REPORTING BACK -- First we stopped at Joe's to get some stone crabs (tasty!! Much easier to get the meat compared to the blue crabs we have in Maryland. However, I do prefer the meat in the blue crabs -- it seems sweeter, though much more work to obtain). Then we went to Bazaar's and had their 19 course $125 tasting menu. Very good, with some high-lights, but some other dishes missing the mark, including the rossejat (sadly). We also ended up having a 5 hour layover on the way back and took a cab to Michael's Genuine -- excellent. Detailed report below:
bread with tomato and cured meats. I could eat jamon iberico all day. I don't need the caviar (in another dish)
liquid mozzarella, tomatoes, pesto, croutons -- wow... simply delicious.
"canned" mussels -- delicious and surprisingly large quantity for a small can as it was picked out of the shell.
dragonfruit tuna tartare -- surprising and tasty combination of flavors -- even the dragonfruit foam managed to elevate the flavor of the dish (though I don't usually like dragonfruit or foam). There might have been too much lime juice, though, as overall the balance was just slightly too acidic.
yellow-tail escebache -- perhaps I'm not used to the flavorings, but the vinegar overpowered the fish. I wouldn't be able to tell the difference between yellow-tail, tuna, or any white fish as the spicing was so strong and the fish cut so thinly. I would either increase the thickness of the fish or reduce the amount of sauce to have a better balance.
ikura cones -- fun, not that exciting
rossejaat -- I actually asked to substitute the three desserts for this, as I really wanted to try it based on the reviews here. The first bite was super flavorful, but sadly each subsequent bite of any quantity got saltier and saltier to the point I could not appreciate the flavor. I told the waiter, thinking that it might have been an over-reduced stock, but the reply from the kitchen was that this was the way it was supposed to be.
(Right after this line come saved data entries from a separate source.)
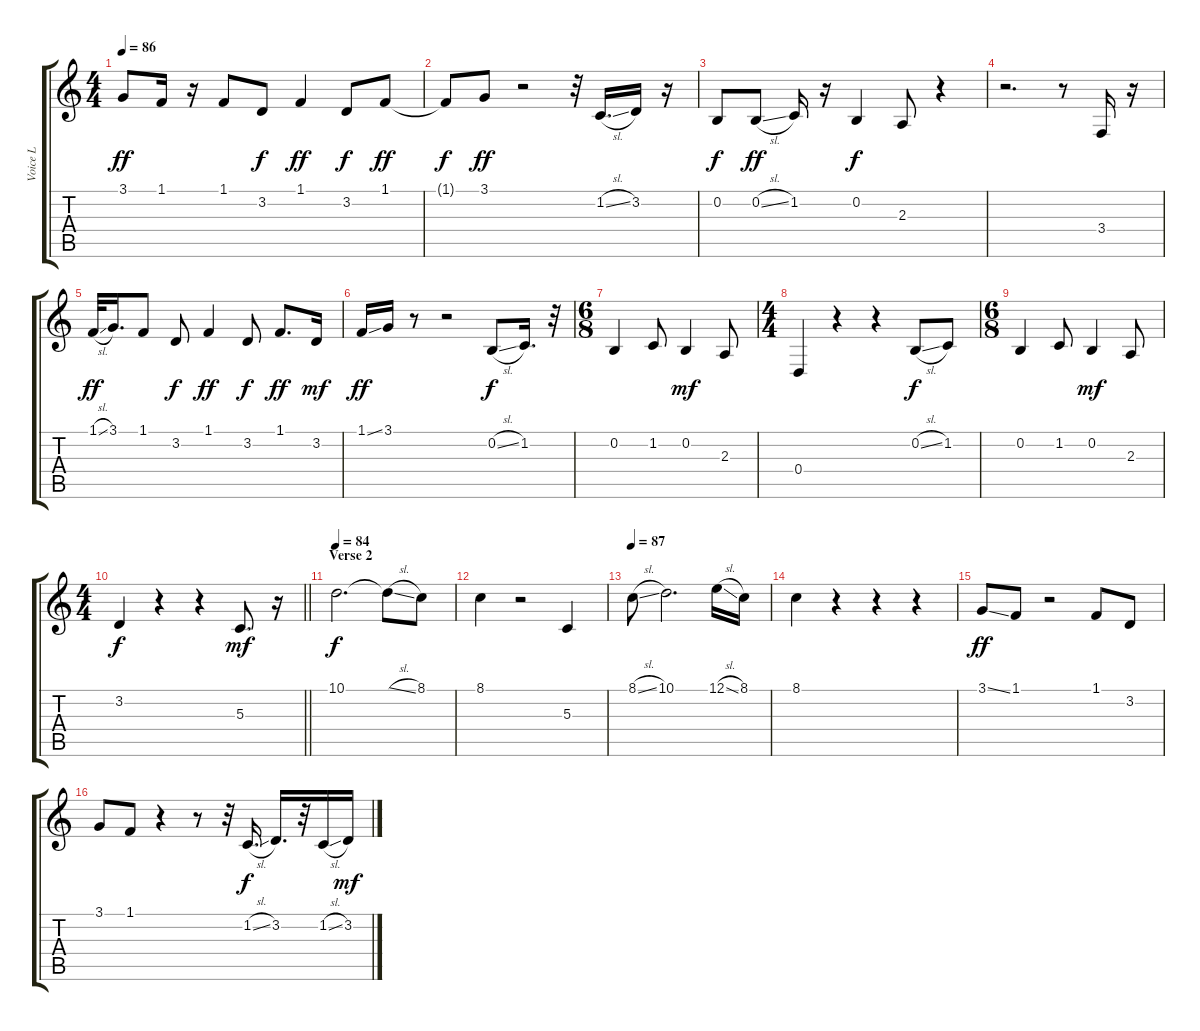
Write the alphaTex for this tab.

\track ("Voice L" "Voice L") {instrument violin}
\staff {score tabs}
\tuning (E4 B3 G3 D3 A2 E2) {hide}
\ts (4 4)
\tempo 86
\clef g2
\ks c
3.1.8{dy ff} 1.1.16 r.16 1.1.8 3.2.8{dy f} 1.1.4{dy ff} 3.2.8{dy f} 1.1.8{dy ff} |
1.1{t}.8{dy f} 3.1.8{dy ff} r.2 r.32 1.2{sl}.16{d} 3.2.16 r.16 |
0.2.8{dy f} 0.2{sl}.8{dy ff} 1.2.16 r.16 0.2.4{dy f} 2.3.8 r.4 |
r.2{d} r.8 3.4.16 r.16 |
1.1{sl}.32{dy ff} 3.1.16{d} 1.1.8 3.2.8{dy f} 1.1.4{dy ff} 3.2.8{dy f} 1.1.8{d dy ff} 3.2.16{dy mf} |
1.1{ss}.16{dy ff} 3.1.16 r.8 r.2 0.2{sl}.8{dy f} 1.2.16{d} r.32 |
\ts (6 8)
0.2.4 1.2.8 0.2.4{dy mf} 2.3.8 |
\ts (4 4)
0.4.4 r.4 r.4 0.2{sl}.8{dy f} 1.2.8 |
\ts (6 8)
0.2.4 1.2.8 0.2.4{dy mf} 2.3.8 |
\ts (4 4)
\barLineRight lightlight
3.2.4{dy f} r.4 r.4 5.3.8{d dy mf} r.16 |
\section ("" "Verse 2")
\tempo 84
10.1.2{d dy f} 10.1{sl t}.8 8.1.8 |
8.1.4 r.2 5.3.4 |
\tempo 87
8.1{sl}.8 10.1.2{d} 12.1{sl}.16 8.1.16 |
8.1.4 r.4 r.4 r.4 |
3.1{ss}.8{dy ff} 1.1.8 r.2 1.1.8 3.2.8 |
3.1.8 1.1.8 r.4 r.8 r.32 1.2{sl}.16{d dy f} 3.2.16{d} r.32 1.2{sl}.16 3.2.16{dy mf}
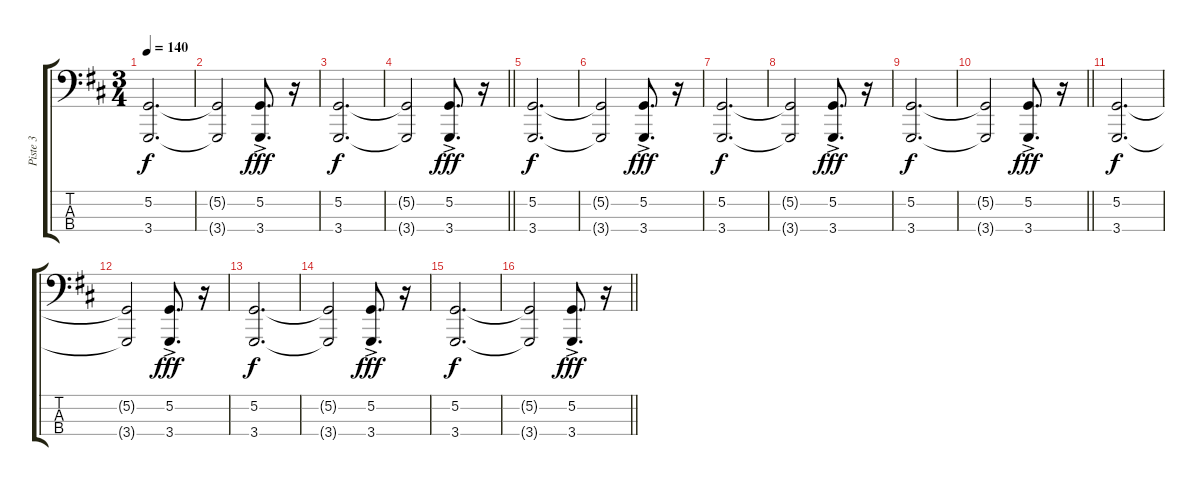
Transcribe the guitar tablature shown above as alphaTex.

\track ("Piste 3" "Piste 3") {instrument electricpiano1}
\staff {score tabs}
\tuning (G2 D2 A1 E1) {hide}
\ts (3 4)
\tempo 140
\clef f4
\ks d
(5.2 3.4).2{d dy f volume 11 balance 8 instrument electricpiano1} |
(5.2{t} 3.4{t}).2 (5.2{ac} 3.4{ac}).8{d dy fff} r.16 |
(5.2 3.4).2{d dy f} |
\barLineRight lightlight
(5.2{t} 3.4{t}).2 (5.2{ac} 3.4{ac}).8{d dy fff} r.16 |
(5.2 3.4).2{d dy f} |
(5.2{t} 3.4{t}).2 (5.2{ac} 3.4{ac}).8{d dy fff} r.16 |
(5.2 3.4).2{d dy f} |
(5.2{t} 3.4{t}).2 (5.2{ac} 3.4{ac}).8{d dy fff} r.16 |
(5.2 3.4).2{d dy f} |
\barLineRight lightlight
(5.2{t} 3.4{t}).2 (5.2{ac} 3.4{ac}).8{d dy fff} r.16 |
(5.2 3.4).2{d dy f} |
(5.2{t} 3.4{t}).2 (5.2{ac} 3.4{ac}).8{d dy fff} r.16 |
(5.2 3.4).2{d dy f} |
(5.2{t} 3.4{t}).2 (5.2{ac} 3.4{ac}).8{d dy fff} r.16 |
(5.2 3.4).2{d dy f} |
\barLineRight lightlight
(5.2{t} 3.4{t}).2 (5.2{ac} 3.4{ac}).8{d dy fff} r.16
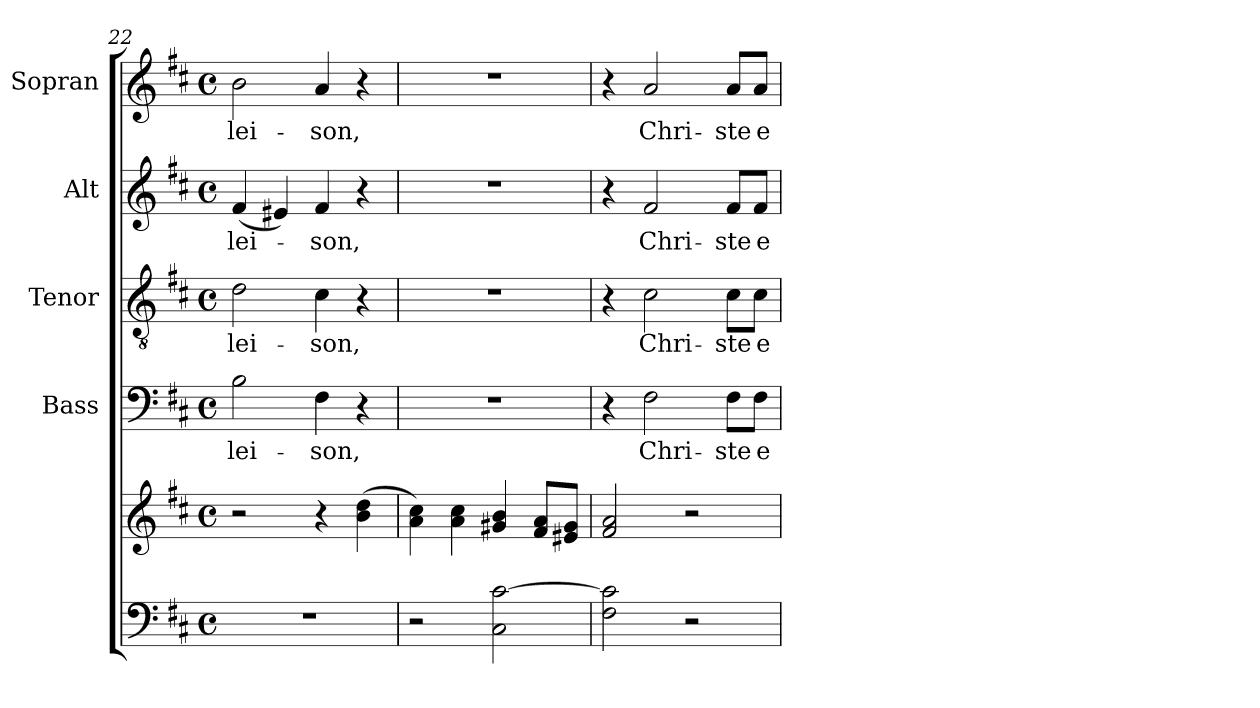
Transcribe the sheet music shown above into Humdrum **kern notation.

**kern	**kern	**kern	**text	**kern	**text	**kern	**text	**kern	**text
*part5	*part5	*part4	*part4	*part3	*part3	*part2	*part2	*part1	*part1
*staff6	*staff5	*staff4	*staff4	*staff3	*staff3	*staff2	*staff2	*staff1	*staff1
*	*	*I"Bass	*	*I"Tenor	*	*I"Alt	*	*I"Sopran	*
*	*	*I'B.	*	*I'T.	*	*I'A.	*	*I'S.	*
*clefF4	*clefG2	*clefF4	*	*clefGv2	*	*clefG2	*	*clefG2	*
*k[f#c#]	*k[f#c#]	*k[f#c#]	*	*k[f#c#]	*	*k[f#c#]	*	*k[f#c#]	*
*D:	*D:	*D:	*	*D:	*	*D:	*	*D:	*
*M4/4	*M4/4	*M4/4	*	*M4/4	*	*M4/4	*	*M4/4	*
*met(c)	*met(c)	*met(c)	*	*met(c)	*	*met(c)	*	*met(c)	*
=22	=22	=22	=22	=22	=22	=22	=22	=22	=22
!	!	!	!LO:LY:b	!	!LO:LY:b	!	!LO:LY:b	!	!LO:LY:b
1r	2r	2B\	-lei-	2d\	-lei-	(<4f#/	-lei-	2b\	-lei-
.	.	.	.	.	.	4e#X/)	.	.	.
!	!	!	!LO:LY:b	!	!LO:LY:b	!	!LO:LY:b	!	!LO:LY:b
.	4r	4F#\	-son,	4c#\	-son,	4f#/	-son,	4a/	-son,
.	(>4b\ 4dd\	4r	.	4r	.	4r	.	4r	.
=23	=23	=23	=23	=23	=23	=23	=23	=23	=23
2r	4a\ 4cc#\)	1r	.	1r	.	1r	.	1r	.
.	4a\ 4cc#\	.	.	.	.	.	.	.	.
2C#\ [2c#\	4g#X/ 4b/	.	.	.	.	.	.	.	.
.	8f#/ 8a/L	.	.	.	.	.	.	.	.
.	8e#X/ 8g#/J	.	.	.	.	.	.	.	.
=24	=24	=24	=24	=24	=24	=24	=24	=24	=24
2F#\ 2c#\]	2f#/ 2a/	4r	.	4r	.	4r	.	4r	.
!	!	!	!LO:LY:b	!	!LO:LY:b	!	!LO:LY:b	!	!LO:LY:b
.	.	2F#\	Chri-	2c#\	Chri-	2f#/	Chri-	2a/	Chri-
2r	2r	.	.	.	.	.	.	.	.
!	!	!	!LO:LY:b	!	!LO:LY:b	!	!LO:LY:b	!	!LO:LY:b
.	.	8F#\L	-ste	8c#\L	-ste	8f#/L	-ste	8a/L	-ste
!	!	!	!LO:LY:b	!	!LO:LY:b	!	!LO:LY:b	!	!LO:LY:b
.	.	8F#\J	e-	8c#\J	e-	8f#/J	e-	8a/J	e-
=	=	=	=	=	=	=	=	=	=
*-	*-	*-	*-	*-	*-	*-	*-	*-	*-
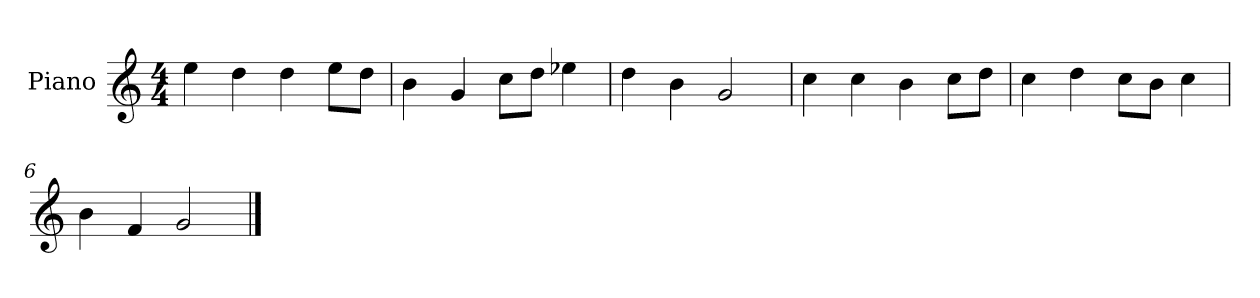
**kern
*part1
*staff1
*I"Piano
*I'P-no
*clefG2
*k[]
*M4/4
*MM90
=1
4ee\
4dd\
4dd\
8ee\L
8dd\J
=2
4b\
4g/
8cc\L
8dd\J
4ee-X\
=3
4dd\
4b\
2g/
=4
4cc\
4cc\
4b\
8cc\L
8dd\J
=5
4cc\
4dd\
8cc\L
8b\J
4cc\
=6
4b\
4f/
2g/
==
*-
Hard to believe, and I was sad that this great dish wasn't (to my taste) at it's ideal due to oversalting.
Sauteed shrimp -- also way oversalted.
Service was excellent though -- and when I expressed my disappointment with the rossejat, they replaced it with a 3 cheese course (my preference over dessert) with no additional charge.
Excellent service. Overall a really nice meal, though they seemed to have an issue with the timing of the oven -- everything that was grilled seem to come out a little too charred such that the char flavor overwhelmed everything else.
Crispy Pork belly with kimchi -- Very tasty, and well balanced. The "kimchi" (really, pickled cabbage without fermentation) was even better than the pork belly and worked really well with the crushed peanuts. Could have used some spice.
Grilled octopus -- was really looking forward to this one and textures were great, but the char was so strong that it overwhelmed the taste of the octopus.
Pig ears -- yummy crispy appetizers!
Deviled eggs -- a really rich and surprising balance of flavors -- delicious
Wellfleet Oysters -- tasty and a nice slurp with the classic mignonette
country-style pate -- nice flavors though nothing amazing, sadly negated by the over-charred bread that came with it.
Shrimp ceviche -- probably my favorite bite -- really well balanced, shrimp was nicely "cooked" (not clear whether they simply marinated it in the acidic juice or very briefly cooked it before -- but it was perfect)
"rice cakes" with aioli -- I was envisioning the puffed rice cakes that dieters eat, but this was completely different -- it's really a take on arancini (fried rice balls) or risotto cakes... really enjoyable and also very filling.
The server recommended a whole pompano, grilled, that sounded absolutely delicious but at 2-3 pounds, could not in good conscience choose it and forgo trying more dishes due to limited stomach space! And I had a cherry-rosemary house-made soda that was really amazing -- a flavor combination I would not have guessed at would work so well and be so well incorporated into the drink.
And... in the airport, on the way out I got a guava pastry and on the way back grabbed a cubano sandwich to go from La Carrerra. Tasty, but not anything I would dream about (but the guava pastry was definitely nice).